Return all the data exactly, keeping the pictures out.

=== RECORDS PROVIDED ===

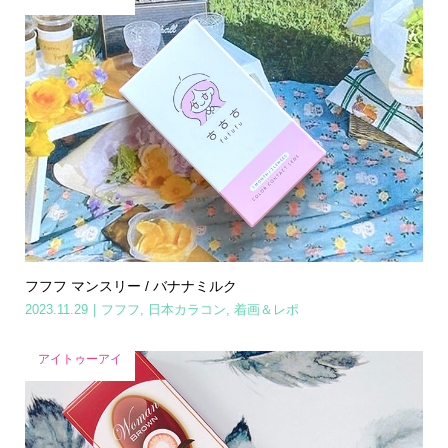
フフフ マンスリー / バナナミルク
2023.11.29
フフフ
,
日本カラコン
,
着画＆レポ
アイトゥーアイ
Home
Share
Search
Contact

===

- TASK RESULT -
フフフ マンスリー / バナナミルク
2023.11.29
フフフ
,
日本カラコン
,
着画＆レポ
アイトゥーアイ
Home
Share
Search
Contact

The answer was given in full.